**Exercise instructions**. The entries are to be reproduced word for word, with all images left out.

*** Opening of Supplied data ***

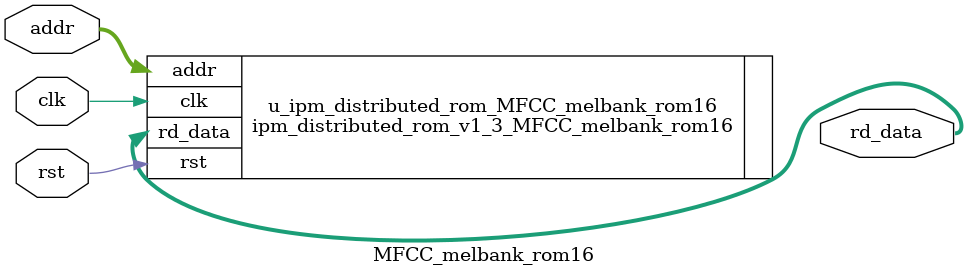
<source format=v>


`timescale 1 ns / 1 ps
module MFCC_melbank_rom16
    (
     addr        ,
     rst         ,
     clk         ,
     rd_data
    );

    localparam ADDR_WIDTH = 9 ; //@IPC int 4,10

    localparam DATA_WIDTH = 8 ; //@IPC int 1,256

    localparam RST_TYPE = "ASYNC" ; //@IPC enum ASYNC,SYNC

    localparam OUT_REG = 0 ; //@IPC bool

    localparam INIT_ENABLE = 1 ; //@IPC bool

    localparam INIT_FILE = "D:/PDS_FPGA/Audio_test/ipcore/MFCC_melbank_rom16/rtl/output15_MFCC_melbank_rom16.dat" ; //@IPC string

    localparam FILE_FORMAT = "BIN" ; //@IPC enum BIN,HEX


     output   wire  [DATA_WIDTH-1:0]       rd_data ;
     input    wire  [ADDR_WIDTH-1:0]       addr    ;
     input                                 clk     ;
     input                                 rst     ;

ipm_distributed_rom_v1_3_MFCC_melbank_rom16
   #(
     .ADDR_WIDTH    (ADDR_WIDTH     ), //address width   range:4-10
     .DATA_WIDTH    (DATA_WIDTH     ), //data width      range:4-256
     .RST_TYPE      (RST_TYPE       ), //reset type   "ASYNC_RESET" "SYNC_RESET"
     .OUT_REG       (OUT_REG        ), //output options :non_register(0)  register(1)
     .INIT_FILE     (INIT_FILE      ), //legal value:"NONE" or "initial file name"
     .FILE_FORMAT   (FILE_FORMAT    )  //initial data format : "bin" or "hex"
    )u_ipm_distributed_rom_MFCC_melbank_rom16
    (
     .rd_data       (rd_data        ),
     .addr          (addr           ),
     .clk           (clk            ),
     .rst           (rst            )

    );
endmodule

</source>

*** Close of Supplied data ***

**Problem solution**.
<source format=v>


`timescale 1 ns / 1 ps
module MFCC_melbank_rom16
    (
     addr        ,
     rst         ,
     clk         ,
     rd_data
    );

    localparam ADDR_WIDTH = 9 ; //@IPC int 4,10

    localparam DATA_WIDTH = 8 ; //@IPC int 1,256

    localparam RST_TYPE = "ASYNC" ; //@IPC enum ASYNC,SYNC

    localparam OUT_REG = 0 ; //@IPC bool

    localparam INIT_ENABLE = 1 ; //@IPC bool

    localparam INIT_FILE = "D:/PDS_FPGA/Audio_test/ipcore/MFCC_melbank_rom16/rtl/output15_MFCC_melbank_rom16.dat" ; //@IPC string

    localparam FILE_FORMAT = "BIN" ; //@IPC enum BIN,HEX


     output   wire  [DATA_WIDTH-1:0]       rd_data ;
     input    wire  [ADDR_WIDTH-1:0]       addr    ;
     input                                 clk     ;
     input                                 rst     ;

ipm_distributed_rom_v1_3_MFCC_melbank_rom16
   #(
     .ADDR_WIDTH    (ADDR_WIDTH     ), //address width   range:4-10
     .DATA_WIDTH    (DATA_WIDTH     ), //data width      range:4-256
     .RST_TYPE      (RST_TYPE       ), //reset type   "ASYNC_RESET" "SYNC_RESET"
     .OUT_REG       (OUT_REG        ), //output options :non_register(0)  register(1)
     .INIT_FILE     (INIT_FILE      ), //legal value:"NONE" or "initial file name"
     .FILE_FORMAT   (FILE_FORMAT    )  //initial data format : "bin" or "hex"
    )u_ipm_distributed_rom_MFCC_melbank_rom16
    (
     .rd_data       (rd_data        ),
     .addr          (addr           ),
     .clk           (clk            ),
     .rst           (rst            )

    );
endmodule

</source>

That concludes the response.